Frequently Asked Questions

Cash flow forecasting is the process of estimating the amount of cash that will flow in and out of a business over a certain period. It is an essential tool to help organizations plan for their future cash needs, identify potential shortfalls or surpluses, and make informed, strategic decisions to drive growth.
Budgeting incorporates the expected revenue and expenses for a specific period, while cash flow forecasting tracks the actual cash coming in and going out during a specific period. A budget may include non-cash transactions, such as depreciation, while cash flow forecasting focuses on cash inflows from ongoing operations and external investments, and cash outflows that pay for business activities and investments.
Cash flow forecasting enables organizations to plan for future cash needs, identify potential shortfalls or surpluses, and make strategic financial decisions with confidence. This is especially important during times of heightened uncertainty. By comparing actual cash flows with the forecast, teams can quickly identify discrepancies and potential risks ahead of time.

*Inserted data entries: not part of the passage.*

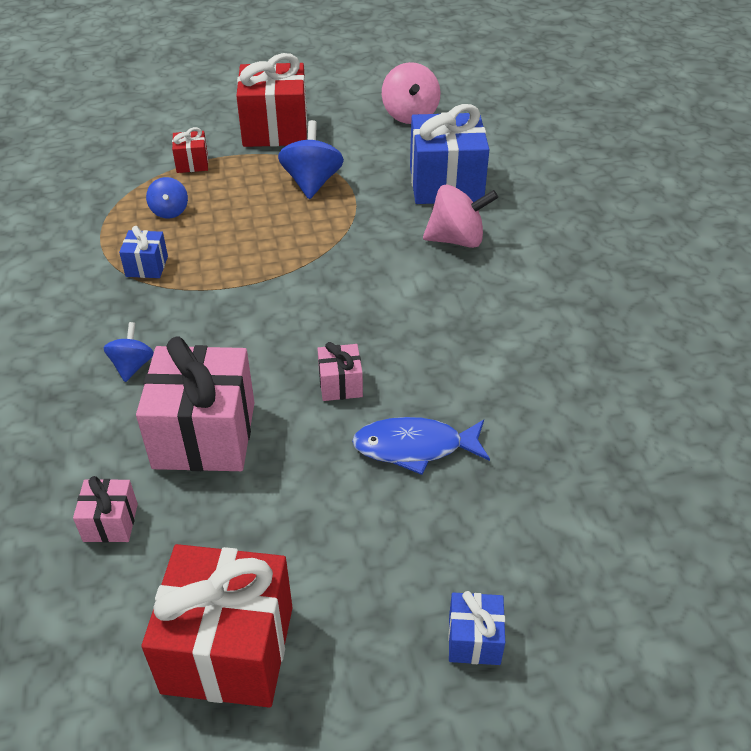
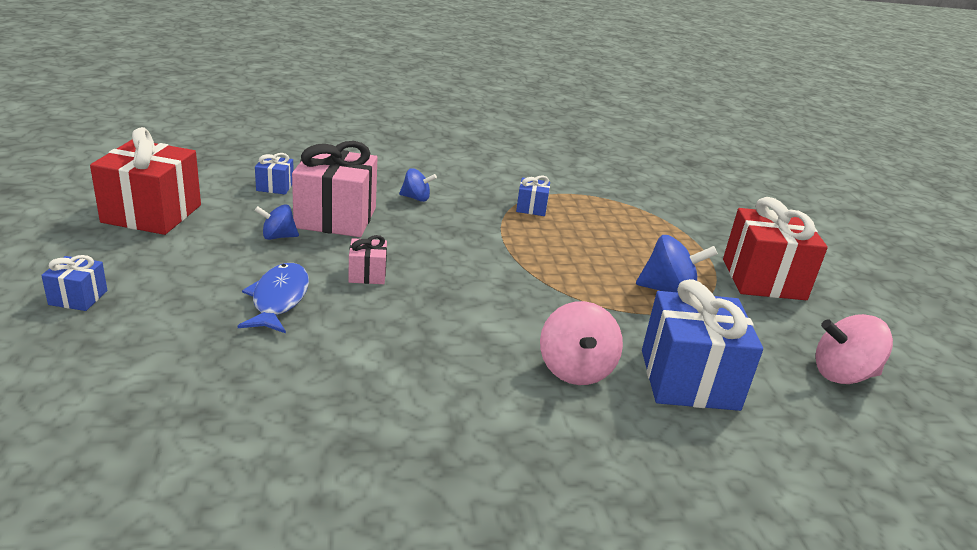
camera: 90 degrees right, 15 degrees down
(110, 522) = (275, 186): pink gift -> blue gift
(169, 211) = (607, 220): blue spinning top -> blue spinning top (278, 237)
(192, 163) = (685, 233): red gift -> none

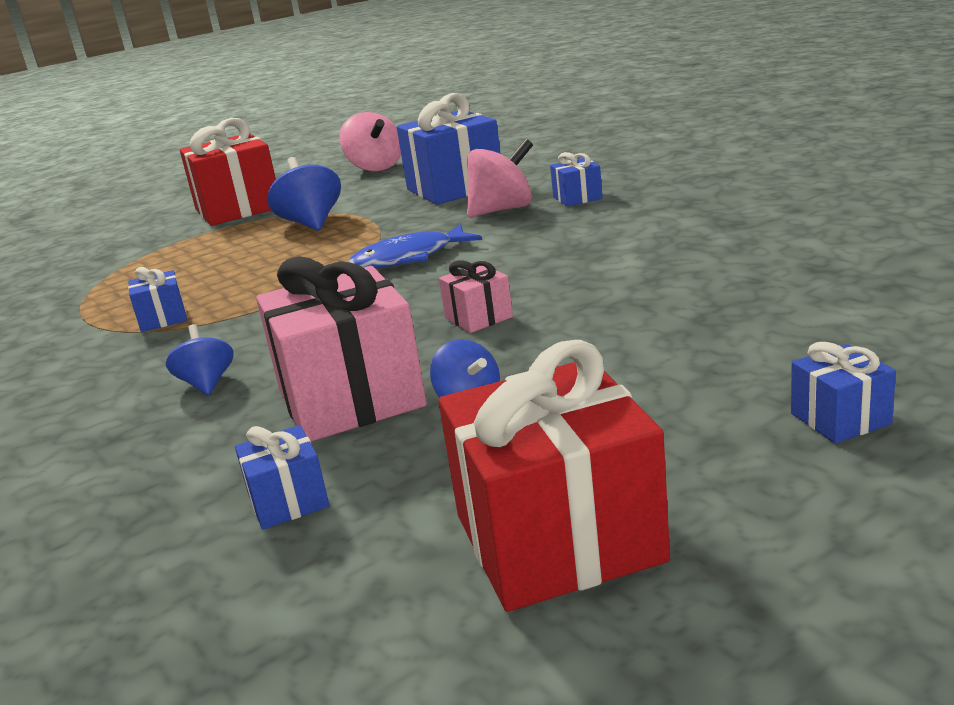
camera: 110 degrees left, 5 degrees down
(279, 299) = (609, 327): blue fish -> blue fish (409, 258)
(552, 418) = (577, 198): none -> blue gift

Cash flow forecasting is only effective with accurate and reliable financial data. It involves making predictions about future performance, which can be challenging in volatile markets or during times of economic uncertainty. Teams can ensure data accuracy by using cash flow forecasting tools that automate data collection and track cash flow in real time.
The frequency with which teams update their cash flow forecasts depends on their organization’s unique needs as well as external factors. Teams can monitor their forecasts on a weekly basis and make any necessary updates to account for changes in business operations, fluctuating demand, market dynamics, and any other new information.

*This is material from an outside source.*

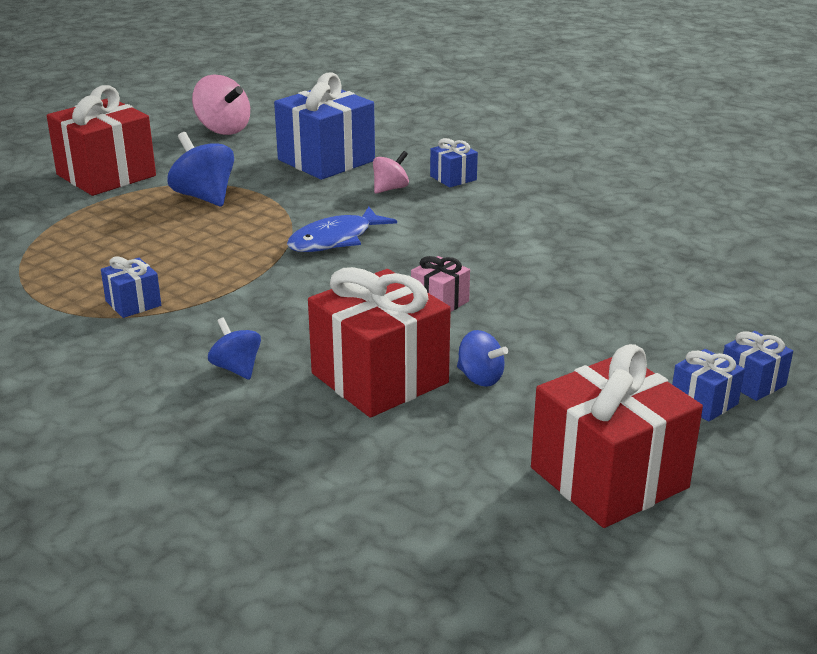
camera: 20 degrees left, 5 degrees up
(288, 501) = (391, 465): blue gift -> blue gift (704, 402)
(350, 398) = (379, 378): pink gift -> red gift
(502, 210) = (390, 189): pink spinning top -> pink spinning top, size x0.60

Common challenges with cash flow forecasting include inaccurate or unreliable data, time-consuming calculations and reporting process, unpredictable external drivers such as inflation, making incorrect assumptions about future performance, and limited visibility into cross-organizational data.
Modern software solutions can streamline the cash flow forecasting process and improve data accuracy. Some common tools include cloud-based accounting software, financial modeling software, and cash flow forecasting software. It is essential for teams to choose an adaptable solution that best meets their organization’s needs and integrates with existing data sources.